On one hand, rock music risks being left behind because of its lack of diversity: The genre is still overwhelmingly dominated by hyper-masculine straight white male personalities while other genres are increasingly inclusive. Goodman notes former RCA product manager Dave Gottlieb’s insight that “all the great things about music come up from anger, from outrage, and from a need to connect with anger and outrage,” and perhaps this is the more immediate explanation for the current impotence of rock music.

A sign of the times, the U.S. top 50 chart on Spotify displays hip-hop as the unquestionable victor in the age of shuffling and streaming, and rightfully so—Kendrick Lamar’s documentation of the black experience in modern America on DAMN. superseded Grammy validation and won a Pulitzer Prize this year, and people are streaming West’s ye as if it’s the only album that came out this year despite its glaring shortcomings. Through its highs and lows, rap dominates rock in the modern age because it is simply more palatable to the millennial ear.

Rock ’n’ Roll is Dead

Cage The Elephant’s “In One Ear” oozes eerie self-awareness with the prophetic lyric, “Rock and roll is dead I probably should have stayed in school.” While I am endlessly grateful Matt Shultz traded in textbooks for tour buses, the genre certainly hasn’t been revitalized since the 2009 song.

Even without chart competition with other genres, rock music simply isn’t what it was 15 years ago. In the age of digitization, rock music conformed to synth sound and lost its unique ability to rebel against the mainstream in the process.

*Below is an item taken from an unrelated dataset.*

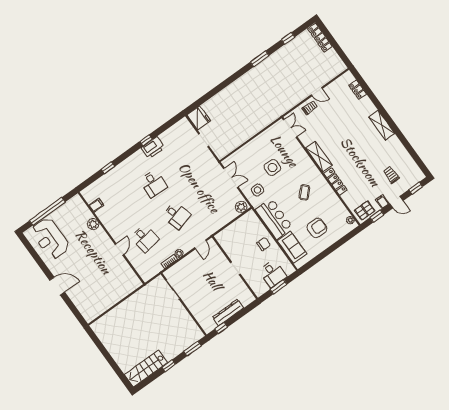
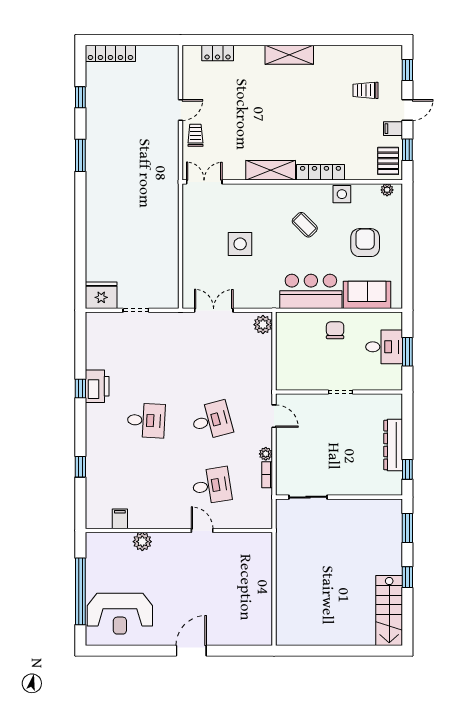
side table: (258, 190) -> (342, 194), moved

Despite early promises of a return to rock’s golden age with the British Arctic Monkeys’ raw 2006 Whatever People Say I Am, That’s What I’m Not and Cage The Elephant’s 2009 snarling self-titled debut, the rock giants failed to sustain the momentum to propel the genre back to the podium in recent years: Following AM’s unprecedented commercial success, Arctic Monkeys delivered one of the biggest let-downs of 2018 on Tranquility Base Hotel and Casino by replacing guitars with organs and pianos. The Black Keys followed a similar trajectory, trading in the youthful recklessness of early albums Magic Potion and Attack & Release for refined riffs on the 2015 Turn Blue.

Cage The Elephant derailed the contained chaos of the 2015 Tell Me I’m Pretty with a demure Unpeeled album that sucked the soul out of many of the Kentucky-based band’s most strident riffs. Cage the Elephant covered Julian Casablancas’ “Instant Crush” on Unpeeled, both a touching tribute to the trailblazer and a striking reminder that modern bands are piggybacking off the success of their predecessors in many ways.



Make Rock Great Again

Chuck Berry birthed the iconic “Johnny B. Goode,” a model for modern rock, around the same time American boots first landed on the soil of Vietnam. The Strokes saved a post-9/11 America from carnage and chaos by capturing the collective rage with vicious guitar riffs and unapologetically loud drum beats.

We live under a president Alex Turner likens to “a wrestler wearing tight golden trunks,” a man  White dubbed “Icky Trump,” a departure from the usual “Icky Thump,” in a recent Gov Ball performance. Gun violence’s evening news residency and the never-ending war on terror make the future feel increasingly insecure for many. The world has never been so primed for a rock revolution, but its leaders tasked with the challenge of making rock great again have yet to take the stage.